Semi-structured data types in Snowflake
Accessing values of arrays and objects
Useful functions for working with arrays and objects

‎Semi-structured data types in Snowflake

Snowflake has three data types for semi-structured data:

array - Holds a collection of zero or more values separated by commas. Arrays are akin to lists in Python
Ex: Sometimes books have more than one author. If a library has a table of data with one row per book, the author column might look like this:
["Malcolm X", "Alex Haley"]
object - Contains key-value pairs. Object is the data type used in Snowflake to work with JSON objects. Both are akin to dictionaries in Python
Ex: In keeping with the library data example above, the raw data for a book might look like this:
{
"title": "The Autobiography of Malcolm X",
"author": ["Malcolm X", "Alex Haley"]
}
Note that this object's keys (title and author) are both strings (which is a requirement). The values, however, contain one string and one array. Any data type – including arrays and objects themselves – can be the value within an object.
variant - Variants are the catch-all data type. Anything can be cast to a variant type. Their utility comes from their flexibility; if you've ingested raw JSON data, you can store it in a table as a variant. Whether it's an array, object, or something else, this won't raise an error. This is useful if the schema of your data is subject to change.

It's important to note that variant data is compatible with variant-specific functionality but also with the functionality of its original data type; Snowflake is good at understanding what the actual data type is, even if it's officially stored as a variant.

Accessing values of arrays and objects

If your end goal is to visualize your data using a business intelligence tool, semi-structured data isn't what you want. Tools like Tableau are built to work with data types like integers, booleans, and strings. That makes it important to know how to parse JSON and get it into an analysis-ready format.

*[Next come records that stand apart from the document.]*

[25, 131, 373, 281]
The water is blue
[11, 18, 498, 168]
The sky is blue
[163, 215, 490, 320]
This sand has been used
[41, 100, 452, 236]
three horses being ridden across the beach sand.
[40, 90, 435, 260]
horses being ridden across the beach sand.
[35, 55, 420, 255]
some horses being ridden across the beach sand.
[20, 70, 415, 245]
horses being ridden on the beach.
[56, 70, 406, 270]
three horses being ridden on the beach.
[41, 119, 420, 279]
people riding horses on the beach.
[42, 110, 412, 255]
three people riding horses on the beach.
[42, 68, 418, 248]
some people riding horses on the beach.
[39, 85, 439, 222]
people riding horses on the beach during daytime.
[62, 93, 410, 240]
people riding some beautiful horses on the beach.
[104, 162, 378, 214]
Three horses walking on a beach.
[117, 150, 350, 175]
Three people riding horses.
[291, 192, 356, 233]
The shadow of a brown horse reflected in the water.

The parse_json and typeof functions

If you try to use array and object functions on a string, you'll end up getting an error. In this example, I've manually entered an array as a string.

Note the outlined icon – Snowflake is interpreting this as a string and doesn't understand that I intended it to be used as an array. In order to tell Snowflake that it's JSON, I can use the parse_json function.

The icon has changed because Snowflake is now interpreting this as a variant (it also understands that it's an array and it's safe to use array functions on this). Often the parse_json function is used when raw JSON data is first loaded in to enable proper parsing of the data.

If you want to confirm that Snowflake understands the "true" type of a variant column, you can use the typeof function.

Even though the author column is officially a variant, Snowflake knows that it's truly an array and will allow the use of array functions on it.

Arrays

I'll continue with the same array for this demonstration. With the following code, I can pick out just one of the values of the array:

Note that arrays are 0-indexed. The first value is at position 0, the second is at position 1, etc. This is very similar to accessing a value from a list in Python. Both are 0-indexed and both use square brackets to access an individual element.

The author names were successfully extracted but they still have quotes around them. That's because they're still regarded as variants. Performing string functions on them will work and convert them into strings. Alternatively, we can explicitly cast them to correct their data type.

If you want to pull out multiple values, you can use the array_slice function. Here I'm working with an array of numbers and creating a new array containing the values at positions 0 (inclusive) through 3 (exclusive).

The icon above the slice column indicates that it's an array (not a variant). That's because it was created with a function that outputs an array. The num_array column is still treated as a variant but the array function worked correctly on it.

Objects

Here I used the parse_json function with the previously mentioned object example. I also expanded the object by double clicking on the cell of data that contains it to get the more easily readable view on the bottom right. You might notice that the title and author keys have swapped places. That's because objects are not ordered. It won't affect the way we access their values, though.

If we want to pull out just the title of the book, we can use Snowflake's dot notation (and explicitly cast the title as a string to avoid Snowflake regarding it as a variant).

The first part is json_data, which is the name of the column that contains the object. This is followed by a colon and the name of the key that we want to extract (title). Finally it's explicitly cast as a string and aliased.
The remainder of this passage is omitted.